▶ **What is required**:
Every line of the listing should be repeated exactly.

** Opening Data listing block **

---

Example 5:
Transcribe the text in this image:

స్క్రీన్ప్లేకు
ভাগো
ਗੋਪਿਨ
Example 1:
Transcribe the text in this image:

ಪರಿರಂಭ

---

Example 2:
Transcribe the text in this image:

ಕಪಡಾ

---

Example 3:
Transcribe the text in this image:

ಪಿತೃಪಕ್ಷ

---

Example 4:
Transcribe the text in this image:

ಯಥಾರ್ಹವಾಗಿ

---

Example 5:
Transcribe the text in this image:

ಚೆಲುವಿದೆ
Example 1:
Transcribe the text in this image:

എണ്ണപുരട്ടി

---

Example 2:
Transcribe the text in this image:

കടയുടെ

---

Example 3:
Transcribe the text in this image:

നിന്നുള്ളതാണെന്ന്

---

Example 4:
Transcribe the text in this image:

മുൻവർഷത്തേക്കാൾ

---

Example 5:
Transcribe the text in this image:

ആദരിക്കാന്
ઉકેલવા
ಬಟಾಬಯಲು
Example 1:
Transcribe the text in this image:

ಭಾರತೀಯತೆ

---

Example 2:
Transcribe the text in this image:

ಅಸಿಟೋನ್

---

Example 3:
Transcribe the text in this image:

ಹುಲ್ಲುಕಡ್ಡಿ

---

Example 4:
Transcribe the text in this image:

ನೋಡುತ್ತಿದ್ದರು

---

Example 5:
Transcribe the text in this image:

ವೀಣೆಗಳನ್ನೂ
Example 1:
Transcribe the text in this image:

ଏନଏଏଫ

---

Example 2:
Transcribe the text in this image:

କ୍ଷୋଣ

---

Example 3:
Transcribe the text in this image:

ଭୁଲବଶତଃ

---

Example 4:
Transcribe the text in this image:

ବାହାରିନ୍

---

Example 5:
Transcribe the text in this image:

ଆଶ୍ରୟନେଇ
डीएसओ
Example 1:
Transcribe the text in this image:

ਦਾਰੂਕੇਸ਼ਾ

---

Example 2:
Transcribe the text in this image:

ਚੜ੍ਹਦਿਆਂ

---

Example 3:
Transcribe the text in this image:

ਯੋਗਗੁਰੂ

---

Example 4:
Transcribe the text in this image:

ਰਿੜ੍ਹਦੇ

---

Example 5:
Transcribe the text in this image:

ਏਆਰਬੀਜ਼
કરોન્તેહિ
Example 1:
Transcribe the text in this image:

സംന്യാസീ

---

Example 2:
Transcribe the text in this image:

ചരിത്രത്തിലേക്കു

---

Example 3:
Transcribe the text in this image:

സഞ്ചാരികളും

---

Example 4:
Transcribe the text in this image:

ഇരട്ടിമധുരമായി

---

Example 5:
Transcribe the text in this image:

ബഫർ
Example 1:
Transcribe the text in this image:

** Closing Data listing block **

▶ **Exercise result**:
---

Example 5:
Transcribe the text in this image:

స్క్రీన్ప్లేకు
ভাগো
ਗੋਪਿਨ
Example 1:
Transcribe the text in this image:

ಪರಿರಂಭ

---

Example 2:
Transcribe the text in this image:

ಕಪಡಾ

---

Example 3:
Transcribe the text in this image:

ಪಿತೃಪಕ್ಷ

---

Example 4:
Transcribe the text in this image:

ಯಥಾರ್ಹವಾಗಿ

---

Example 5:
Transcribe the text in this image:

ಚೆಲುವಿದೆ
Example 1:
Transcribe the text in this image:

എണ്ണപുരട്ടി

---

Example 2:
Transcribe the text in this image:

കടയുടെ

---

Example 3:
Transcribe the text in this image:

നിന്നുള്ളതാണെന്ന്

---

Example 4:
Transcribe the text in this image:

മുൻവർഷത്തേക്കാൾ

---

Example 5:
Transcribe the text in this image:

ആദരിക്കാന്
ઉકેલવા
ಬಟಾಬಯಲು
Example 1:
Transcribe the text in this image:

ಭಾರತೀಯತೆ

---

Example 2:
Transcribe the text in this image:

ಅಸಿಟೋನ್

---

Example 3:
Transcribe the text in this image:

ಹುಲ್ಲುಕಡ್ಡಿ

---

Example 4:
Transcribe the text in this image:

ನೋಡುತ್ತಿದ್ದರು

---

Example 5:
Transcribe the text in this image:

ವೀಣೆಗಳನ್ನೂ
Example 1:
Transcribe the text in this image:

ଏନଏଏଫ

---

Example 2:
Transcribe the text in this image:

କ୍ଷୋଣ

---

Example 3:
Transcribe the text in this image:

ଭୁଲବଶତଃ

---

Example 4:
Transcribe the text in this image:

ବାହାରିନ୍

---

Example 5:
Transcribe the text in this image:

ଆଶ୍ରୟନେଇ
डीएसओ
Example 1:
Transcribe the text in this image:

ਦਾਰੂਕੇਸ਼ਾ

---

Example 2:
Transcribe the text in this image:

ਚੜ੍ਹਦਿਆਂ

---

Example 3:
Transcribe the text in this image:

ਯੋਗਗੁਰੂ

---

Example 4:
Transcribe the text in this image:

ਰਿੜ੍ਹਦੇ

---

Example 5:
Transcribe the text in this image:

ਏਆਰਬੀਜ਼
કરોન્તેહિ
Example 1:
Transcribe the text in this image:

സംന്യാസീ

---

Example 2:
Transcribe the text in this image:

ചരിത്രത്തിലേക്കു

---

Example 3:
Transcribe the text in this image:

സഞ്ചാരികളും

---

Example 4:
Transcribe the text in this image:

ഇരട്ടിമധുരമായി

---

Example 5:
Transcribe the text in this image:

ബഫർ
Example 1:
Transcribe the text in this image:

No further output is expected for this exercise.